Patrick Christopher took the shot to tie.  Without him, Cal would have lost by double digits in regulation.  He had 20 of the bears' first 41 points, and finished with a team high 11 rebounds.  He played 53 of the 55 minutes, including the final 4 minutes of regulation and all three overtimes with 4 fouls.  His 27 points were a career high, but perhaps his best game as a bear wasn't good enough.  The huskies, the better team for most the game, had beaten him, as his tying three pointer missed badly with only one second left.

Enter DJ Seeley.  Seeley has played only 116 minutes in his college career, as he has watched the much less heralded freshman Jorge Guiterrez take most of the minutes backing up Christopher and Randle.  His season high was 6 points against Dartmouth, and he has 13 rebounds through 17 games.  With the game 1 second from completion, all he did was swoop in for the rebound, lay the ball in while being grabbed, and calmly sink the tying free throw.  He is now 6 of 11 from the free throw line this year.

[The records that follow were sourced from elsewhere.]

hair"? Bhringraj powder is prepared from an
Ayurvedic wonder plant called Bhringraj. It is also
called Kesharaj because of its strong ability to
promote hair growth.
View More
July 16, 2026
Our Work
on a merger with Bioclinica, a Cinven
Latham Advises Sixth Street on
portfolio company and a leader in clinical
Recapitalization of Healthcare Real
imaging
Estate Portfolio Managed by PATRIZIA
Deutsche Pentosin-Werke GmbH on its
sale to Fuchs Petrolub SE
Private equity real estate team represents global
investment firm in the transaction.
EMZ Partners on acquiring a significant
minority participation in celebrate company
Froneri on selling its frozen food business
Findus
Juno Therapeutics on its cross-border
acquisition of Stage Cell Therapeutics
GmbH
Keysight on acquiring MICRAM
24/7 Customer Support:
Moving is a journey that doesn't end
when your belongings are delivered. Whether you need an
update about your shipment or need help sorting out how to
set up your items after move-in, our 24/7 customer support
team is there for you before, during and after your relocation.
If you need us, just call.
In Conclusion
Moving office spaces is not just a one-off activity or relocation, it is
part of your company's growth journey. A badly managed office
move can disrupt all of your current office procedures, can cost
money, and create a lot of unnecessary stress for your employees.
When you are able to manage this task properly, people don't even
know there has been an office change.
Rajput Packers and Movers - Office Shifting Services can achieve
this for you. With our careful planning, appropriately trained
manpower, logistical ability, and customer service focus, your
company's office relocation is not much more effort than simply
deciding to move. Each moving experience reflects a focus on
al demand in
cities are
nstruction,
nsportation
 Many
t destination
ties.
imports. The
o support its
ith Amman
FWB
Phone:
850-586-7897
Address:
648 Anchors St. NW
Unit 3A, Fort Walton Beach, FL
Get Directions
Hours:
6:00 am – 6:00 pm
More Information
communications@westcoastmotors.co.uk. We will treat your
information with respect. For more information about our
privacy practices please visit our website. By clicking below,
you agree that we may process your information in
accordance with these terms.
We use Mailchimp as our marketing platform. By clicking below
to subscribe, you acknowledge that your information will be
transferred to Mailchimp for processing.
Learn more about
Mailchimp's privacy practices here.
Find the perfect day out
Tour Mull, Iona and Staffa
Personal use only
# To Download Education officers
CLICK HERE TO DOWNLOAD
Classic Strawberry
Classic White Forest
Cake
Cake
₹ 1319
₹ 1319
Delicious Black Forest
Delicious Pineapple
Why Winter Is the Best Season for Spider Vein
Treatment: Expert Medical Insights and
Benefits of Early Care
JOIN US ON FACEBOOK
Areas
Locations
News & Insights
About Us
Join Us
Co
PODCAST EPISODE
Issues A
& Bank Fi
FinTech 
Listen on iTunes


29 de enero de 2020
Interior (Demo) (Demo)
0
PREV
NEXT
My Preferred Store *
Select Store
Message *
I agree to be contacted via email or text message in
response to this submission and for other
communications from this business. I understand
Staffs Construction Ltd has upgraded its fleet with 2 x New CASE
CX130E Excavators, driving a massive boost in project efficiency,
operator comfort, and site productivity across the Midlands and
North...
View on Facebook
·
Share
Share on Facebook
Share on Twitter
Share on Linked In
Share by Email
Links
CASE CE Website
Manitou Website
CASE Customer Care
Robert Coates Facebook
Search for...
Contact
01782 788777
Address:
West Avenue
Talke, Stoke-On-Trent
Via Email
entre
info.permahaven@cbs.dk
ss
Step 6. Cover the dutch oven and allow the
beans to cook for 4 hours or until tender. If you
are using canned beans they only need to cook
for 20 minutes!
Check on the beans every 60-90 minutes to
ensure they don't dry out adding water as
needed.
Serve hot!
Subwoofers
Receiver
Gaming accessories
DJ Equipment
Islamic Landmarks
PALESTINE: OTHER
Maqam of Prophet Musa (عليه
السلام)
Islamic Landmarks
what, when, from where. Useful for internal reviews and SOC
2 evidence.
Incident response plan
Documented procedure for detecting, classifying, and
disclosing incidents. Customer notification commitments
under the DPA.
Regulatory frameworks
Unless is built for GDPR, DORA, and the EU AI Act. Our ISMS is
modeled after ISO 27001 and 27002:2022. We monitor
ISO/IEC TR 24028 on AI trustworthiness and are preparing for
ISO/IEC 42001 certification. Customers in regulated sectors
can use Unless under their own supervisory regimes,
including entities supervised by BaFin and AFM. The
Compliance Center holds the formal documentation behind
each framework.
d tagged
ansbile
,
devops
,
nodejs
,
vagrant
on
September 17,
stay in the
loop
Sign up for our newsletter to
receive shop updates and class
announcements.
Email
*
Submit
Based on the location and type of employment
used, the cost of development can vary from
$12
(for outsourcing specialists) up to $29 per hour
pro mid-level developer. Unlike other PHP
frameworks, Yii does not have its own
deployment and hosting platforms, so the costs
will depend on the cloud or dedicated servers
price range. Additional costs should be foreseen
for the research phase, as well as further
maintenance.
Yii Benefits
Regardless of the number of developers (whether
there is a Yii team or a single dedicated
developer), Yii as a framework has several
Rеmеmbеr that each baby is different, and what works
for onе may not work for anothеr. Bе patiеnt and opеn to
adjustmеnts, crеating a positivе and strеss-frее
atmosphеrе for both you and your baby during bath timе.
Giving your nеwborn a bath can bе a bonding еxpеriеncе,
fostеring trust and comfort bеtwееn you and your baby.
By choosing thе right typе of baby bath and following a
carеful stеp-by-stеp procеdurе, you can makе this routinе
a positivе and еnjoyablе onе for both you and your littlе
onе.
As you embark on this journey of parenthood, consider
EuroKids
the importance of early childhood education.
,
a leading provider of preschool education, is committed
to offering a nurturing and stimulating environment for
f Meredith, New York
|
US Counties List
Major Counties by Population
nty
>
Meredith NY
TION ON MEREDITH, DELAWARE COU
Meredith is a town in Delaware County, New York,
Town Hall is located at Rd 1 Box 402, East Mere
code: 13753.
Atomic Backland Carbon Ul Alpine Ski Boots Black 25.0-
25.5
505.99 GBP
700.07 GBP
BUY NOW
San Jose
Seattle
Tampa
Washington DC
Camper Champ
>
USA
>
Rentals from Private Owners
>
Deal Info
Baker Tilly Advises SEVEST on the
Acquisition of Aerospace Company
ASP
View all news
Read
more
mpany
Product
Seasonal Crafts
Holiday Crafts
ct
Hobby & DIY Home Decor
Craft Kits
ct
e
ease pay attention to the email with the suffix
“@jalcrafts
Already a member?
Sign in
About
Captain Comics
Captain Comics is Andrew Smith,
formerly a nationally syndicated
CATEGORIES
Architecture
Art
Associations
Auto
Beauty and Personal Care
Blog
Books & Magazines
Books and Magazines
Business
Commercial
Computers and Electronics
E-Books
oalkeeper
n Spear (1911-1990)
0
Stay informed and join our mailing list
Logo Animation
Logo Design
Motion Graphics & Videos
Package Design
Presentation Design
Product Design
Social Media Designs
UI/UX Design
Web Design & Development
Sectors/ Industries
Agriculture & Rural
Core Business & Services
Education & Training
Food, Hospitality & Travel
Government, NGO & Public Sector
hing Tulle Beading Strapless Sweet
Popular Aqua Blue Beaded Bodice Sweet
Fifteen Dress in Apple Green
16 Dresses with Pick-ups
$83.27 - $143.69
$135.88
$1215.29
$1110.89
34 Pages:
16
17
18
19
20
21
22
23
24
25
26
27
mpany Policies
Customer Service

That Seeley had the wherewithal to get into position for the rebound and the concentration to lay it in while being fouled is remarkable.  But even that seems ordinary compared to taking a breath, stepping up to the line, and drilling the tying free throw with 1 second left in double overtime.  This is a guy who was 5 of 10 from the line before that shot, and with fans going crazy and the game in the balance, he hit nothing but net.

This team is now 15-2, 4-0 in the Pac-10.  They have proven can beat top teams in the league.  They have shown they can win on the road, including a victory over what appears to be a good Washington team.  They have demonstrated they can win when their point guard struggles and their three pointers aren't falling (only 36% on Saturday against UW and 35% on Thursday against WSU).  But even more than that, they have exhibited the guts and heart necessary to compliment their preperation, intelligence, and execution.  On a night where both Theo Robertson and Jerome Randle missed the front ends of 1-and-1s, a little used freshman stepped to the line in the second overtime and buried the tying free throw with 1 second left.  You could call it luck, but you'd be wrong.